We were at Ayuda to learn more about Symphony, the planning and buying tool for both traditional and digital out-of-home advertising being launched as a free product in mid-late January. Currently being Beta tested by three companies (two traditional, one digital), it will give pretty much everything one will need to buy an effective advertising campaign in OOH/DOOH, including CPMs, insertion orders, (reach and frequency for traditional OOH, developed working with the Traffic Audit Bureau) and much more.

Further, it will be customizable for individual agencies, including some mutually-agreed-upon enhancements – all for free – “unless they want something really far-out and weird,” says Soupliotis.

We tried it out, to buy a pretend campaign by age, gender, target, and other variables, learning what third-party measured network screens would reach the audience required and in what cities, etc.. Our thoughts: simple, fast, effective, and one heck of a lot easier than the old spread sheet method.

“It’s easy-peasy, like buying online,” said Soupliotis.

The planning part of Symphony is pretty much as launched at the DPAA conference in October – see our Nov. 1, 2010 article here.

But how does Ayuda hope to monetize what is essentially a free product? Aha, there’s the rub! Ayuda’s team hopes that Symphony will be the catalyst for networks to consider using BMS and BMS Digital for the value-added offerings of these platforms.

BMS, already in use with some 300,000 billboards, is an Enterprise Resource Planning platform that allows digital and traditional out of home companies to operate more efficiently and make smarter business decisions. It includes such functionality as proposal generation, invoicing, contract management, occupancy analysis, business intelligence, financial reporting, lease calculations, charting, mapping and more (including Eyes On for traditional OOH)

BMS Digital, currently in use by Zoom Media and with additional contracts about to be signed, extends BMS to handle digital management, CPMs, the ability to check availabilities, health monitoring of networks, rate cards and more. It also includes a a cross-platform digital signage player, running on Windows or Linux PCs, that pulls content from the BMS Cloud.

A neat feature of BMS Digital is that the network using it has complete control regarding who can access its data. And networks can modify their own information for both the DPAA planning and Symphony buying tools.

“I feel strongly that Symphony should be free” Soupliotis says, reiterating some of his comments made in Munich at #DOOHBizKonf. “Networks should not be charged. It’s unfair that they should shoulder the cost.”

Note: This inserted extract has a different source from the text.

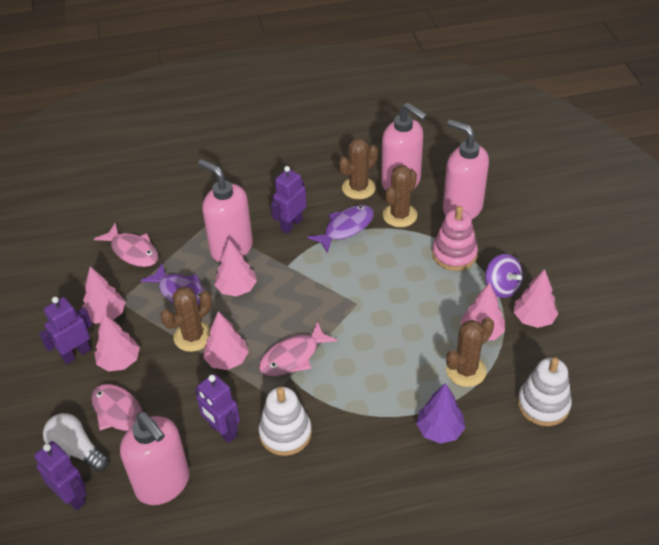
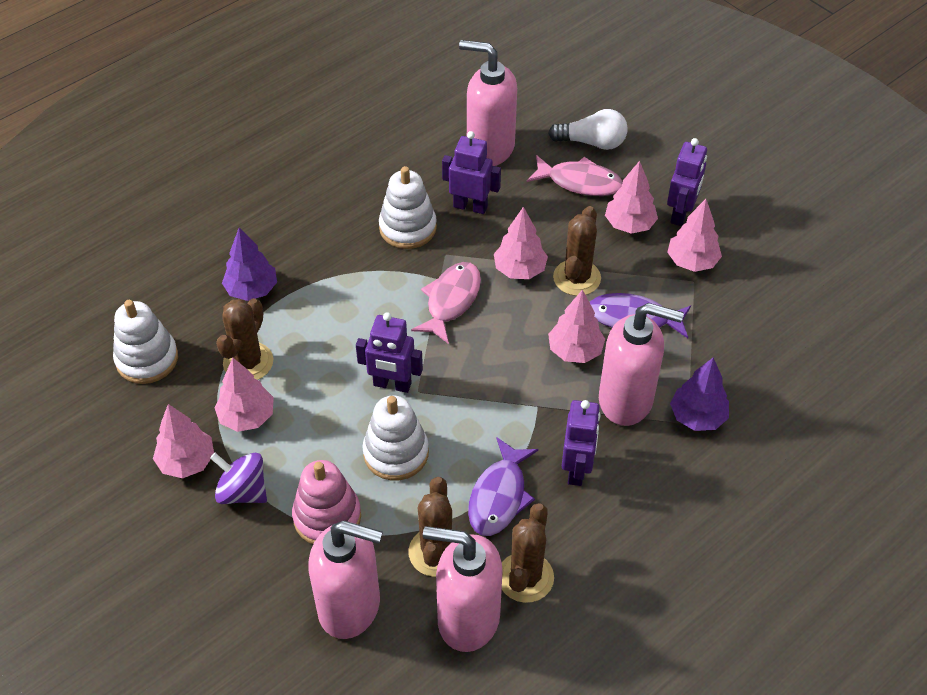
camera: 150 degrees right, 5 degrees up
purple robot [34,441,87,510] -> purple robot moved to [356,312,423,393]
pink fish [94,223,159,267] -> none
none -> white stacking toy [362,395,429,480]
none -> purple tree [670,357,729,431]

Ayuda has some grandiose plans that it shared with us for the future, but since it is working on some of them at the moment, we’ll keep them to ourselves. Suffice to say that, if some come to pass, there’s a whole group of companies in the field that may need to look again at their business models and in particular how they plan to make money – and we are not necessarily referring to those other companies promoting planning and buying tools!

But, one thing at a time. As Soupliotis said, “This is a marathon, not a sprint.”


One Response to “Symphony Is Free And It’s In Beta”

  1. Ken Goldberg Says:

    Ayuda’s planning and BMS Digital products may well be very good, and I hope they are. However, there are probably a couple of things worth noting or asking in an article that goes into some detail such as this one. First, the existence of financial and business relationships between Ayuda, Zoom and DPAA, which center around Francois would seem to be pertinent. Second, whether or not the “digital” test site for Symphony Beta is actually Zoom (and I have a box of donuts left over from CETW for you if it isn’t Zoom). Third, what did the letters BMS originally stand for, and does that give a hint as to a parallel strategy between Zoom’s evolution and Ayuda’s?

    Just my opinion here, but as compelling as Ayuda believes the planning/buying tools to be, assuming that it will pull through significant business for BMSDigital (beyond Zoom) is a big leap. Ad planning/buying is a point solution, with different users inside an organization than the core Digital Signage Platform, which you call CMS. As is the case in other industries, wise companies will employ a best of breed strategy and integrate solutions as needed.